I also think that all/most kids go through a 'I don't like that' phase at some stage as part of learning to control their environment, and if that stage became too well embedded then it causes 'fussiness' which can be socially difficult in later life.
And there is a difference between the two.

I also think that sometimes we are so determined that our child's friends enjoy their visit that we overthink.

I was one of 4 children and once it went on our plate it went into our tummy, but things left untouched in the middle of the table went back into the pantry for another day. An enduring memory from my childhood was visiting a friend for tea and being given a huge tall glass of instant whip type strawberry pudding. There was no way on Gods green earth I was going to be able to eat it, so rather than picking at it I politely (or so I thought) thanked the Mum and said I was too full for pudding. In my house it would have gone into the fridge for another child or for later as it was untouched. She was furious, 'it's angel delight!!! It's lovely!!! What's the matter with you?? ' until I burst into tears and asked if my friend couldn't have it later instead. She stood over me until I tried it. Then after I'd had 2 spoons she snatched it away and scooped it down the sink muttering. As an adult I could probably force it down: not my favourite thing and not something I'd choose but I wouldn't cause offence to a host. As a child I used what I was taught at home: don't start it and let it go to waste. Over 50 years later I can't remember that girl's name but I remember every detail of that sundae glass of pink angel delight.

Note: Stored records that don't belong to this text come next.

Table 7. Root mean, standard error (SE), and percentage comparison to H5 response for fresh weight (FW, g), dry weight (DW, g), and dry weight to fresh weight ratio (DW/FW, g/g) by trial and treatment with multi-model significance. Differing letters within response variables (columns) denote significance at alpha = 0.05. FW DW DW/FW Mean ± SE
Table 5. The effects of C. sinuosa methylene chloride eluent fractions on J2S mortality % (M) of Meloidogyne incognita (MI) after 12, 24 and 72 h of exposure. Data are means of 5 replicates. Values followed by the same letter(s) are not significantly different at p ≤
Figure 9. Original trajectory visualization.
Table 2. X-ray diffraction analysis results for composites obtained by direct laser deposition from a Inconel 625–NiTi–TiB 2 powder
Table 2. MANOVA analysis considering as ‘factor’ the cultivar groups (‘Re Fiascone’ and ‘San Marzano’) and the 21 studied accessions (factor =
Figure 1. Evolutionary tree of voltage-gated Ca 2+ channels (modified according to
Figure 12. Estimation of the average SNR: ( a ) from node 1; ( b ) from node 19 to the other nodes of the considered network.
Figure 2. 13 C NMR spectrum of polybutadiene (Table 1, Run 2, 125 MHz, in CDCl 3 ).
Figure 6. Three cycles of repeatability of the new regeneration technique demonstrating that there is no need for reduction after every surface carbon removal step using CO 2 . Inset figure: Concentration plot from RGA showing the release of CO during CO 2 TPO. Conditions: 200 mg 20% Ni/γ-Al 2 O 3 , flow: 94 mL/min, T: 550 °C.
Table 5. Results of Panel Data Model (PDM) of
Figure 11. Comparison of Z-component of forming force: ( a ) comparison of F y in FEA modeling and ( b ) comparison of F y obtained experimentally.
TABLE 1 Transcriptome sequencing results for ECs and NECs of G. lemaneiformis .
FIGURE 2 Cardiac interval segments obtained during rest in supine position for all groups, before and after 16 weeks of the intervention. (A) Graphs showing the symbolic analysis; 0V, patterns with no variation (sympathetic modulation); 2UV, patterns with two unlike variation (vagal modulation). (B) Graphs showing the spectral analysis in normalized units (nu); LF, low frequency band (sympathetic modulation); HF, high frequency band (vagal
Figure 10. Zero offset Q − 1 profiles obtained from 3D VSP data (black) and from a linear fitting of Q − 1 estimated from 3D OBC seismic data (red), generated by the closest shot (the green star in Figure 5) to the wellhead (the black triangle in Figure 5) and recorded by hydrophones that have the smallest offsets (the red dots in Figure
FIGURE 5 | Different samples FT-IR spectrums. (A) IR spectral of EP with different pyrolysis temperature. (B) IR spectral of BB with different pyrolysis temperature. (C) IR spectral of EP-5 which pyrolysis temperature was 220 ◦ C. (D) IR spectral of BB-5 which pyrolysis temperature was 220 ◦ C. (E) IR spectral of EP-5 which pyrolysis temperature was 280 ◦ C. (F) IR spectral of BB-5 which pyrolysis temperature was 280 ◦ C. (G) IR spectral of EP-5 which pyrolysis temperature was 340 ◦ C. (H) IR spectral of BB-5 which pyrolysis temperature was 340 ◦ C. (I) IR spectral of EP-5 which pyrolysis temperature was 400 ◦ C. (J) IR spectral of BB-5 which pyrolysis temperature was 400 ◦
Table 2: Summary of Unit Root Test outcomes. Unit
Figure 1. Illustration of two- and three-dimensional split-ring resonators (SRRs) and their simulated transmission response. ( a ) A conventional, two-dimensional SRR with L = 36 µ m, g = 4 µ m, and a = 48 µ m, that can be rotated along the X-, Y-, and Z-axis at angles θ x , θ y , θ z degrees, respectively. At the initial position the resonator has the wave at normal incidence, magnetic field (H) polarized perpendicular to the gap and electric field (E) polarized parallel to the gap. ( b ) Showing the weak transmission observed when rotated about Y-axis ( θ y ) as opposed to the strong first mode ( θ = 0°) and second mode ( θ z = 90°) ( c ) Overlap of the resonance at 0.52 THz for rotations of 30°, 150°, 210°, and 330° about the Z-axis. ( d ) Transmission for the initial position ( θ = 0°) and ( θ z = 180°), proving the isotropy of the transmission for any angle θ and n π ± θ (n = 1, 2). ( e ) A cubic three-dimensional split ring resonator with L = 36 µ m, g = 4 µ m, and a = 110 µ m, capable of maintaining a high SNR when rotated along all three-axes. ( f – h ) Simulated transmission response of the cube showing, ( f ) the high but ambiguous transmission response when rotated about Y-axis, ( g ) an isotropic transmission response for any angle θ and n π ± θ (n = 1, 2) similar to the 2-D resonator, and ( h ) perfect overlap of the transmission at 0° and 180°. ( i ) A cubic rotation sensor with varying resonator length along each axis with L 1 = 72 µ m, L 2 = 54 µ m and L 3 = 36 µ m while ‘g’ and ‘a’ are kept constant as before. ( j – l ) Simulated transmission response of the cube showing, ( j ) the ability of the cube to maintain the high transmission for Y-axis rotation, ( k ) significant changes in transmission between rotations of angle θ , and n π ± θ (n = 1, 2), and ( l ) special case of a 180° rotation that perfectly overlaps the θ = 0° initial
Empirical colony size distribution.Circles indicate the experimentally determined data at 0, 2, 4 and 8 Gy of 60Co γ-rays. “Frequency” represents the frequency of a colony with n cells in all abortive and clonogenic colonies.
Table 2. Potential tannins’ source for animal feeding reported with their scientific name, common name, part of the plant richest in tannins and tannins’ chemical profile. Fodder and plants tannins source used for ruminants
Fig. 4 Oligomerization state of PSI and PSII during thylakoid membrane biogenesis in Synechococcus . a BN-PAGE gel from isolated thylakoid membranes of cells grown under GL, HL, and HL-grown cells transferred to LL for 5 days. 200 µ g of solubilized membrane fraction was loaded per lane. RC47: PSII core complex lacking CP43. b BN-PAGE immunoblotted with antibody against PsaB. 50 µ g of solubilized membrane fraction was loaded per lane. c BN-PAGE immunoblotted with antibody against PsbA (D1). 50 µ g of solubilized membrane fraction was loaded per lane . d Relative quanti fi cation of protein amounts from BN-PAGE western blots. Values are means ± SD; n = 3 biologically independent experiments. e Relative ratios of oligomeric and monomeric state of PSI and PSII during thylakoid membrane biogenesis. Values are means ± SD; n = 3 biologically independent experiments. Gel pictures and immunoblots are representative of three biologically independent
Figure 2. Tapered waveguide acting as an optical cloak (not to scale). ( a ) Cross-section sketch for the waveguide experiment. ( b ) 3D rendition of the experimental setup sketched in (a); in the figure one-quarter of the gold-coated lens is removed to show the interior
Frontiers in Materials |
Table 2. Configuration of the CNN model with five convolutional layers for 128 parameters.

I think that for most adults 'fussiness' comes from never distinguishing between 'not what I'd choose' and 'I really cannot bear this on my plate' during adolescence. Interestingly a lot of those patterns can be changed if a new partner is understanding but keeps pushing boundaries a little, which is how some people manage to get past it.

Snowpatrolling · 09/05/2023 13:56

My daughter (11) suffers with emataphobia, she’s pretty good and will try anything but some things make her physically gag. Like beans

im 38, there are certain things I cannot eat due to texture, it makes me violently Ill, I’m not on the spectrum or been diagnosed with anything.
the biggest one is dried or cooked fruit, o cannot eat it, last time I bit into a raisin I was I’ll for days! Cannot eat rice pudding or yoghurts with bits in! There’s other things aswell!

id be pissed if someone forced me or my daughter to eat something we didn’t like or couldn’t eat.